- Records to process -
--

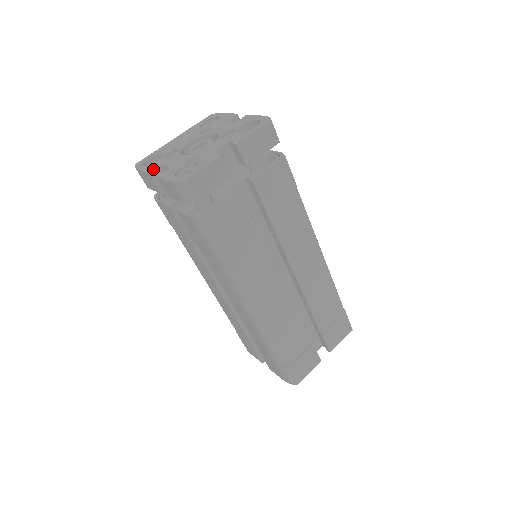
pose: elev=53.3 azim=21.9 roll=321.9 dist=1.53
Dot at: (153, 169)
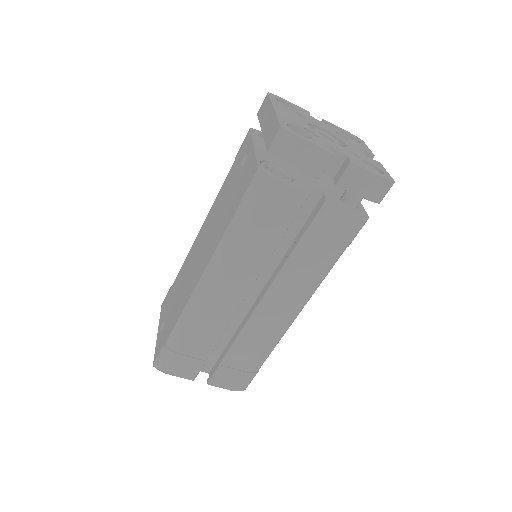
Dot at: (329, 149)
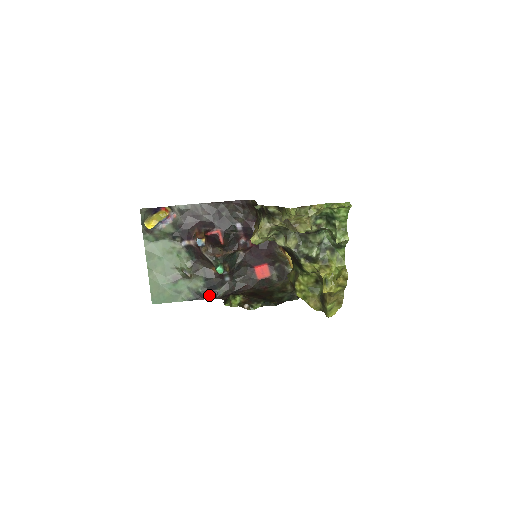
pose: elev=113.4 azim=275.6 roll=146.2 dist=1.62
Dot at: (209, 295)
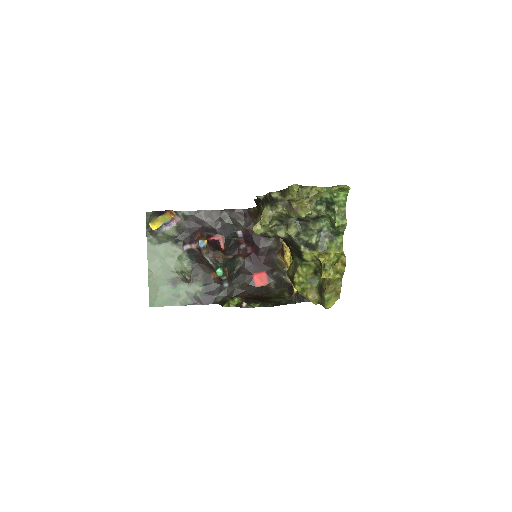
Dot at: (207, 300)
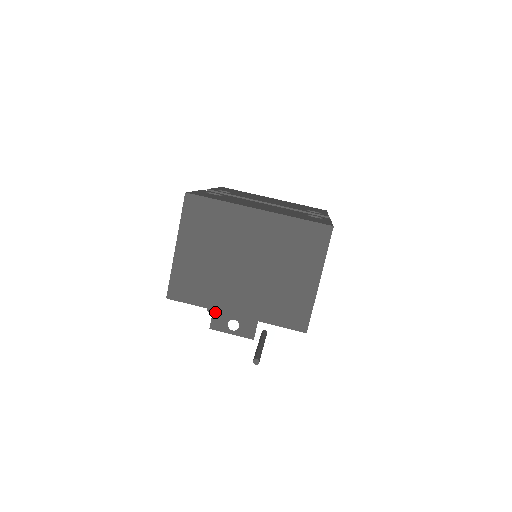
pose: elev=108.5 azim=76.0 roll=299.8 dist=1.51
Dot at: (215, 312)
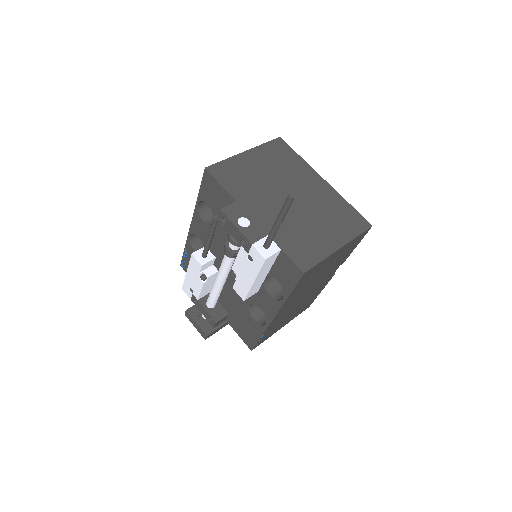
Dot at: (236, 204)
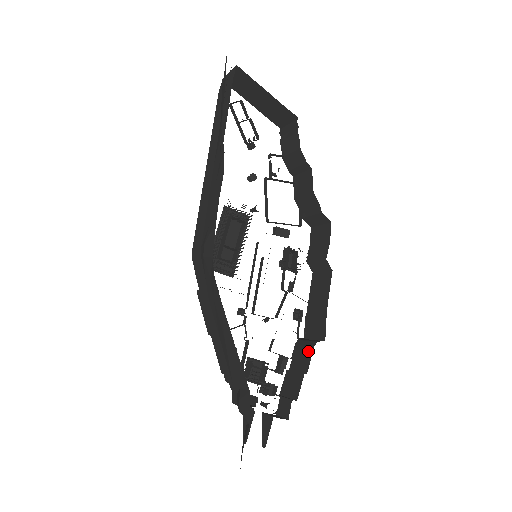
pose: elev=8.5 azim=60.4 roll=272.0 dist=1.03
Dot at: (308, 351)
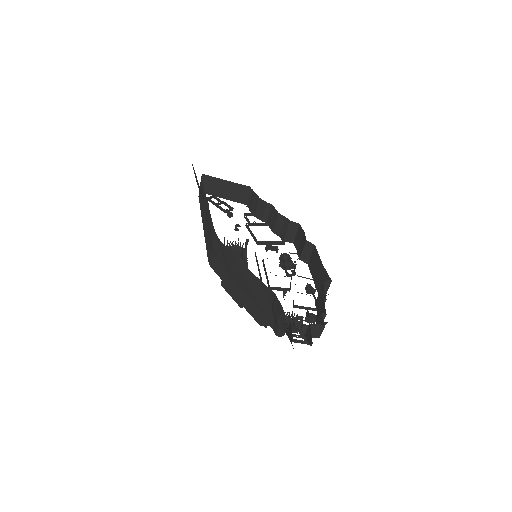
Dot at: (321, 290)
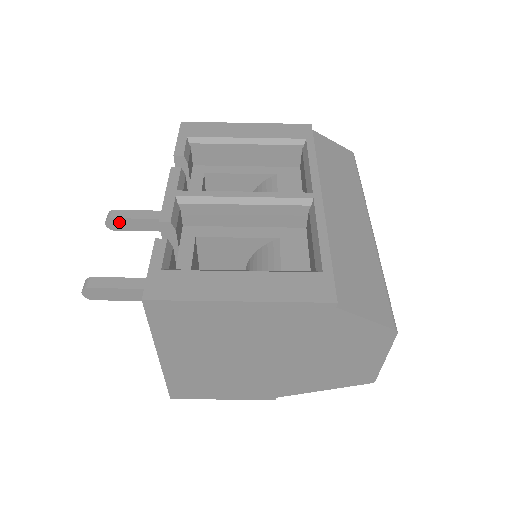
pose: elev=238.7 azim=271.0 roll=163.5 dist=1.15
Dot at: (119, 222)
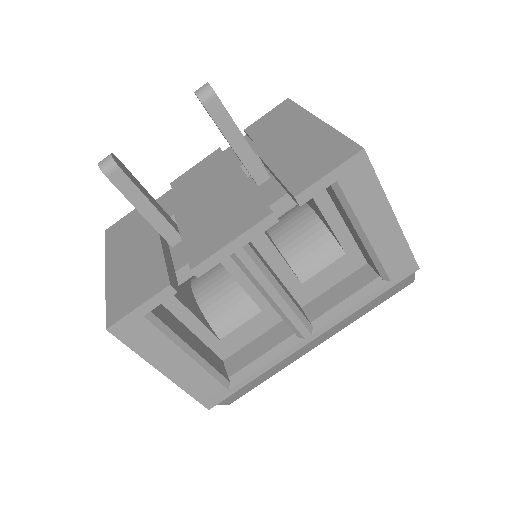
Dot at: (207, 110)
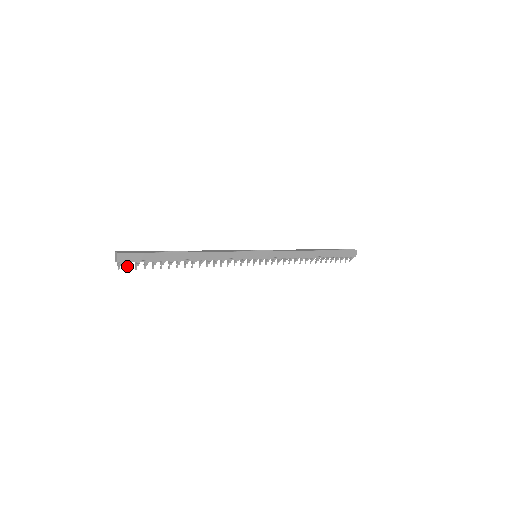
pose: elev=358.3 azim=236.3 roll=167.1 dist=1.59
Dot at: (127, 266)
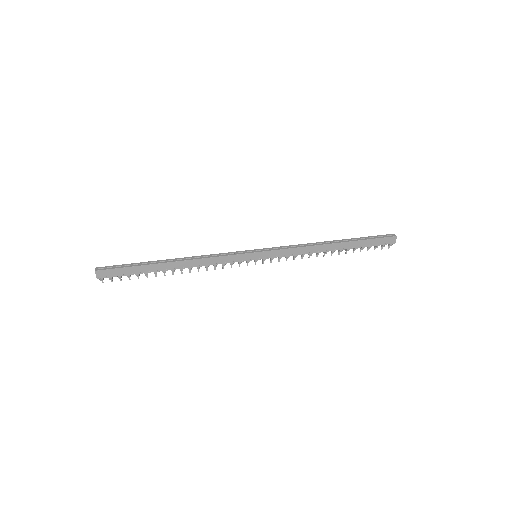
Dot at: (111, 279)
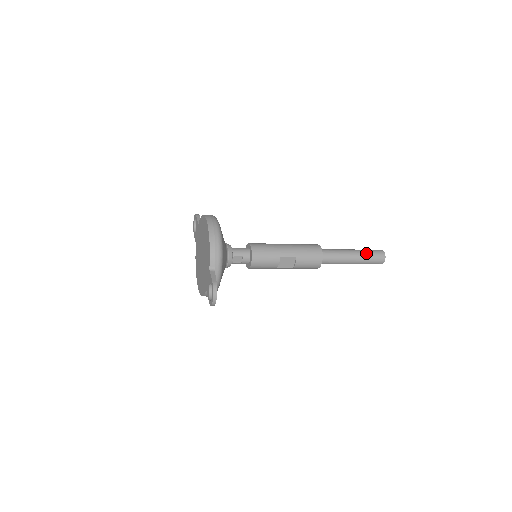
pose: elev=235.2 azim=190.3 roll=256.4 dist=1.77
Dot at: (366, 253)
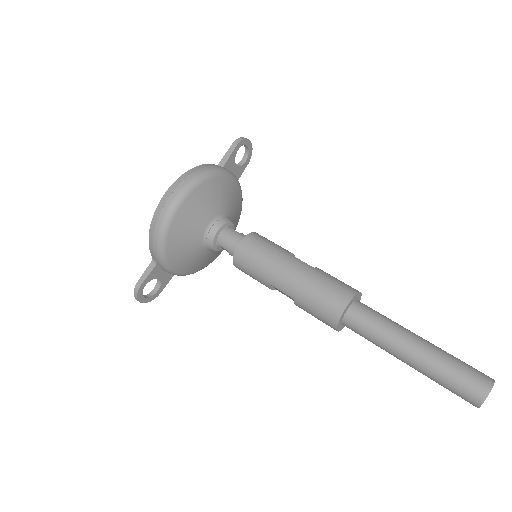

--

- Short exercise -
Can you convert the lines of all the records above into a Markdown table with the columns n and Line, one numbered row per line, skipping blank lines and leaving the pictures out?

- Task response -
| n | Line |
|---|---|
| 1 | pose: elev=53.3 azim=21.9 roll=321.9 dist=1.53 |
| 2 | Dot at: (153, 169) |
| 3 | Dot at: (329, 149) |
| 4 | pose: elev=113.4 azim=275.6 roll=146.2 dist=1.62 |
| 5 | Dot at: (209, 295) |
| 6 | Dot at: (207, 300) |
| 7 | pose: elev=108.5 azim=76.0 roll=299.8 dist=1.51 |
| 8 | Dot at: (215, 312) |
| 9 | Dot at: (236, 204) |
| 10 | pose: elev=8.5 azim=60.4 roll=272.0 dist=1.03 |
| 11 | Dot at: (308, 351) |
| 12 | Dot at: (321, 290) |
| 13 | pose: elev=238.7 azim=271.0 roll=163.5 dist=1.15 |
| 14 | Dot at: (119, 222) |
| 15 | Dot at: (207, 110) |
| 16 | pose: elev=358.3 azim=236.3 roll=167.1 dist=1.59 |
| 17 | Dot at: (127, 266) |
| 18 | Dot at: (111, 279) |
| 19 | pose: elev=235.2 azim=190.3 roll=256.4 dist=1.77 |
| 20 | Dot at: (366, 253) |